The law supposing I have all,
Does ever for perfection call;
The gospel suits my total want,
And all the law can seek does grant.

The law could promise life to me,
If my obedience perfect be;
But grace does promise life upon
My Lord’s obedience alone.

The law says, Do, and life you’ll win;
But grace says, Live, for all is done;
The former cannot ease my grief,
The latter yields me full relief.

The law will not abate a mite,
The gospel all the sum will quit;
There God in thret’nings is array’d
But here in promises display’d.

The law excludes not boasting vain,
But rather feeds it to my bane;
But gospel grace allows no boasts,
Save in the King, the Lord of Hosts.

The law brings terror to molest,
The gospel gives the weary rest;
The one does flags of death display,
The other shows the living way.

The law’s a house of bondage sore,
The gospel opens prison doors;
The first me hamer’d in its net,
The last at freedom kindly set.

An angry God the law reveal’d
The gospel shows him reconciled;
By that I know he was displeased,
By this I see his wrath appeased.

The law still shows a fiery face,
The gospel shows a throne of grace;
There justice rides alone in state,
But here she takes the mercy-seat.

Lo! in the law Jehovah dwells,
But Jesus is conceal’d;
Whereas the gospel’s nothing else
But Jesus Christ reveal’d.

- Ralph Erskine (1685-1752)

Published in: on October 2, 2007 at 10:46 am Comments (0)

The Agony

Philosophers have measured mountains,
Fathom’d the depths of seas, of states, and kings,
Walk’d with a staff to heaven, and traced fountains
But there are two vast, spacious things,
The which to measure it doth more behove:
Yet few there are that sound them; Sin and Love.

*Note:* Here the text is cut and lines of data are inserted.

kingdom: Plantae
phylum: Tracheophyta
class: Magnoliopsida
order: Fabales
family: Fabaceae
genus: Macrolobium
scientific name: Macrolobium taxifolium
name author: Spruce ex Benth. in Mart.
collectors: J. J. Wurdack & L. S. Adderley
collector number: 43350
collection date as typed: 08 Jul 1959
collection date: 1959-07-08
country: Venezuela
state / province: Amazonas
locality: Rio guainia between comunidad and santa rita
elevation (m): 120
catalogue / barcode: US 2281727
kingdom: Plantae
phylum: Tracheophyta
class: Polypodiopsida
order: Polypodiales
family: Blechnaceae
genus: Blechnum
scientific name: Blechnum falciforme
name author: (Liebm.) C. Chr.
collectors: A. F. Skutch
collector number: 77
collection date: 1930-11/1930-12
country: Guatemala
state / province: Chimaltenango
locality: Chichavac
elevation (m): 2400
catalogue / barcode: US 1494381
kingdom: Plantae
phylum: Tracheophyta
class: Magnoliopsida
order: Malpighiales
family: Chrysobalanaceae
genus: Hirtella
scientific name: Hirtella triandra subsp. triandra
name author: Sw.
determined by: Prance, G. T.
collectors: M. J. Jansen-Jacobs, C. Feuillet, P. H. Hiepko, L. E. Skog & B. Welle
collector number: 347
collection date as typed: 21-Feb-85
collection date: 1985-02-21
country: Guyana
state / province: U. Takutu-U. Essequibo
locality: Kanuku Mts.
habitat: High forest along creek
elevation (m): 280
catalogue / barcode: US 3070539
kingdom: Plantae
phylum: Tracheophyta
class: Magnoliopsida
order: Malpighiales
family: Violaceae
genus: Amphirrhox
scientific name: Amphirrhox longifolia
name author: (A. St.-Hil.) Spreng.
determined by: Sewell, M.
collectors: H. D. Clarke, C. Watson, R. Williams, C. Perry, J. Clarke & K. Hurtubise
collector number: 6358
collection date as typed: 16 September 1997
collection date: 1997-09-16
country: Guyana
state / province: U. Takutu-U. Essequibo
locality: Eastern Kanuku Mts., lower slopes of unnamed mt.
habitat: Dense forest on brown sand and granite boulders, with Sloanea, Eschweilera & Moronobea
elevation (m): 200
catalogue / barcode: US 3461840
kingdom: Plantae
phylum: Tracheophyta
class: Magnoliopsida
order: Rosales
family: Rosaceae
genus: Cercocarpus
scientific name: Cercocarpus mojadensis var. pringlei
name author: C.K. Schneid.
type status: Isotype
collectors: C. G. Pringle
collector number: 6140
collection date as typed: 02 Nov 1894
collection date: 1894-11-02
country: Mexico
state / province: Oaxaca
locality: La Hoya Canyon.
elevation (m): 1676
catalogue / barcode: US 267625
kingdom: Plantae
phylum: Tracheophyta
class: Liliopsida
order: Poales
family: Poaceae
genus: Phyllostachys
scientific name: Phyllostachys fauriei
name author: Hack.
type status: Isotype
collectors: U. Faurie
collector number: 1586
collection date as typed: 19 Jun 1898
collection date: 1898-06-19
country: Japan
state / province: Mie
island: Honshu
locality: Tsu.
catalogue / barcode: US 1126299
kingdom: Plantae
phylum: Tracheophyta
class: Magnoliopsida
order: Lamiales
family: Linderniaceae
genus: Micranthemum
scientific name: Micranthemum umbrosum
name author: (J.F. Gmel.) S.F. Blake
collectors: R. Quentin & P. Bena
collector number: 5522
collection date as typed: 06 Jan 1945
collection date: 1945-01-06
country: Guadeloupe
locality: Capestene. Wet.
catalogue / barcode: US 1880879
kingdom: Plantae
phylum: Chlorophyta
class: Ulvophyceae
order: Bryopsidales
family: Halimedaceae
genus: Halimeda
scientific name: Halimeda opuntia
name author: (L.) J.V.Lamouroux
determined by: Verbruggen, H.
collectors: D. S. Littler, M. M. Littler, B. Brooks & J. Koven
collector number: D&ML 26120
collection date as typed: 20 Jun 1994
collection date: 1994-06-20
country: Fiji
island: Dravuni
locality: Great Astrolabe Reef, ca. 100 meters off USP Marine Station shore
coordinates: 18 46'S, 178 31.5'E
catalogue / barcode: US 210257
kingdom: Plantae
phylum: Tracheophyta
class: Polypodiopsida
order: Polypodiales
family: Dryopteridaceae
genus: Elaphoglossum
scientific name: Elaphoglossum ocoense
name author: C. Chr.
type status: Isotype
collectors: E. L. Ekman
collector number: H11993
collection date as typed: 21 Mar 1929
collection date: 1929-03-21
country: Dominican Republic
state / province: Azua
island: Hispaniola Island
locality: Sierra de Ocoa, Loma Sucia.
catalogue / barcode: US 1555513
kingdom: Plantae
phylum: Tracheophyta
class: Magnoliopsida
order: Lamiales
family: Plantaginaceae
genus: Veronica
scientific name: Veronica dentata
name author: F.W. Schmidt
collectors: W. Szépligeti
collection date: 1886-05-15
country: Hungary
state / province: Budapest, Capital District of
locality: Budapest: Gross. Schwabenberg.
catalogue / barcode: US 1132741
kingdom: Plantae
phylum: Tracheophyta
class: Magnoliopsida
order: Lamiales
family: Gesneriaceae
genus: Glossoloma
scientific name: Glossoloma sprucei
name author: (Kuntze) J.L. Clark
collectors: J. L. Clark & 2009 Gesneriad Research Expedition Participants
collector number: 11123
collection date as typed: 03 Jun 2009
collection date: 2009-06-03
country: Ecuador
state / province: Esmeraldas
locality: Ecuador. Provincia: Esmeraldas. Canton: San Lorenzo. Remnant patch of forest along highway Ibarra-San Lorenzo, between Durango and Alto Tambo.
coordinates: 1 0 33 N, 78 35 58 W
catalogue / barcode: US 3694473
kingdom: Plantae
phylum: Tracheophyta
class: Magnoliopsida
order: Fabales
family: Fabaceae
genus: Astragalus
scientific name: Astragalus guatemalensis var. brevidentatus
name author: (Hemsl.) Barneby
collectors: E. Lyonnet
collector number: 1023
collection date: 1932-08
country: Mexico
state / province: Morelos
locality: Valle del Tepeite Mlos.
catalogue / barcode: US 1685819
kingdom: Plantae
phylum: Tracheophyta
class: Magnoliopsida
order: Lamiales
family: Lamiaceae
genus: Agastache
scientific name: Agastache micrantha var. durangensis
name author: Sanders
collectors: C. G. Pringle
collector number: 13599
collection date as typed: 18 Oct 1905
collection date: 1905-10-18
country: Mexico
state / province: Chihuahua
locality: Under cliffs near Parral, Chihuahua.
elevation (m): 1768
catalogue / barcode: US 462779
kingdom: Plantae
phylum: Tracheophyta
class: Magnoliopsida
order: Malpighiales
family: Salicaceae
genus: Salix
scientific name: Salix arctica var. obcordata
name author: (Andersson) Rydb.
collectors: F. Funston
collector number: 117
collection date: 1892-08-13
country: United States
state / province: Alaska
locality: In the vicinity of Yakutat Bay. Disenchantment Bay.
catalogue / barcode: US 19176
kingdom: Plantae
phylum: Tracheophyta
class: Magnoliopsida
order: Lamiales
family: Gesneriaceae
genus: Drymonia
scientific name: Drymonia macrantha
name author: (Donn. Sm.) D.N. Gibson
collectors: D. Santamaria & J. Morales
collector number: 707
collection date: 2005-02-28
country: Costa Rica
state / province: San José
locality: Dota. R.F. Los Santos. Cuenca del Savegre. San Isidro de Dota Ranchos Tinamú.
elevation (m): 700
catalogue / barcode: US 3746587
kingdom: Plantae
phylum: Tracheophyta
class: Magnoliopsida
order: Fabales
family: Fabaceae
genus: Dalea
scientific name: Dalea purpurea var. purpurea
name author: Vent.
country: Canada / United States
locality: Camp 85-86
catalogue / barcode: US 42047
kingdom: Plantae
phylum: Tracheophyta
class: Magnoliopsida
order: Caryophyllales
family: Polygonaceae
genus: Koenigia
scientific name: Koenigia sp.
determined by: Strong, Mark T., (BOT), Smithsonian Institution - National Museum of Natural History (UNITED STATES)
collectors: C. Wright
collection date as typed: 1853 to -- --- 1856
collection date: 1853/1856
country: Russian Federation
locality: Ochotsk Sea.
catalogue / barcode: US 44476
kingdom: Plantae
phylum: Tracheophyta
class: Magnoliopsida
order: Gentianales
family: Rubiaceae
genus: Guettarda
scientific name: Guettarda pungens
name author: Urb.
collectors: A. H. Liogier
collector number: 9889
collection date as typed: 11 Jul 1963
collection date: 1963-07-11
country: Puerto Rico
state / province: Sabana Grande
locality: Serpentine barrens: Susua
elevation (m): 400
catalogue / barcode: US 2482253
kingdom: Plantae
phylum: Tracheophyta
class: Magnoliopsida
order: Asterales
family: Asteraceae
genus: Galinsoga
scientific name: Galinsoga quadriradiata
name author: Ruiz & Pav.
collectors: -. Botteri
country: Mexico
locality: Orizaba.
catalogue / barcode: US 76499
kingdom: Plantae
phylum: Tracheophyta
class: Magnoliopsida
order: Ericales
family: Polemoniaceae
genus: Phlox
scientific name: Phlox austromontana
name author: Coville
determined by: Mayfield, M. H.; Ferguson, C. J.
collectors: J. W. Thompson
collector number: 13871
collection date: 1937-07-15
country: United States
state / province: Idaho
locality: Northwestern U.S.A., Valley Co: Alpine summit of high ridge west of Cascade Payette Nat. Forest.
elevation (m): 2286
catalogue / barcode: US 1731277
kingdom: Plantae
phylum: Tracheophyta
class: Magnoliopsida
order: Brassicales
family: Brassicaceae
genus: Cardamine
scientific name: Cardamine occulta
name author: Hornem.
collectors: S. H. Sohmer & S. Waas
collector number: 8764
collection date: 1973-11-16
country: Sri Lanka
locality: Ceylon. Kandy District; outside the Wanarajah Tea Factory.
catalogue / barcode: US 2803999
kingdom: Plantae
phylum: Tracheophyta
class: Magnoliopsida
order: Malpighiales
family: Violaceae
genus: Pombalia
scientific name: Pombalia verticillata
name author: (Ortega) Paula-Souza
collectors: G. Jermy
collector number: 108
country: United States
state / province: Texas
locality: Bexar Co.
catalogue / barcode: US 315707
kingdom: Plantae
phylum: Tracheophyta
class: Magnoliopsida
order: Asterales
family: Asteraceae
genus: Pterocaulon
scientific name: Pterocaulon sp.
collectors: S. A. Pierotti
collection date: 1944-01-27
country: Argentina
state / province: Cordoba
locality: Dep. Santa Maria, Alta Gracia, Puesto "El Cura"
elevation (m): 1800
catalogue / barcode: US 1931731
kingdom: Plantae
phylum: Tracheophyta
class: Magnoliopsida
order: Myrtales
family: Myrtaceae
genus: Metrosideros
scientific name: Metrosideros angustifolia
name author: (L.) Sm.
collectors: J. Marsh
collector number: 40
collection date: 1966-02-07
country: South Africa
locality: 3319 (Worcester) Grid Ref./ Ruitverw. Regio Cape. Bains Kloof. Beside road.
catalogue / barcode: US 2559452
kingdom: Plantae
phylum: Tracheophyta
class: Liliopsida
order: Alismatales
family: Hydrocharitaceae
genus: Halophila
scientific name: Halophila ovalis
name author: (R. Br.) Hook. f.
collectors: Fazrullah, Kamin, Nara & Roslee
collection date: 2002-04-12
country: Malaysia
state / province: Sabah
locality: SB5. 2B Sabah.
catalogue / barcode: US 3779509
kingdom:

Who would know Sin, let him repair
Unto Mount Olivet; there shall he see
A man, so wrung with pains, that all his hair,
His skin, his garments, bloody be.
Sin is that Press and Vice, which forceth pain
To hunt his cruel food through every vein.

Who knows not Love, let him assay,
And taste that juice, which on the cross a pike
Did set again abroach; then let him say
If ever he did taste the like.
Love is that liquor sweet and most divine,
Which my God feels as blood; but I, as wine.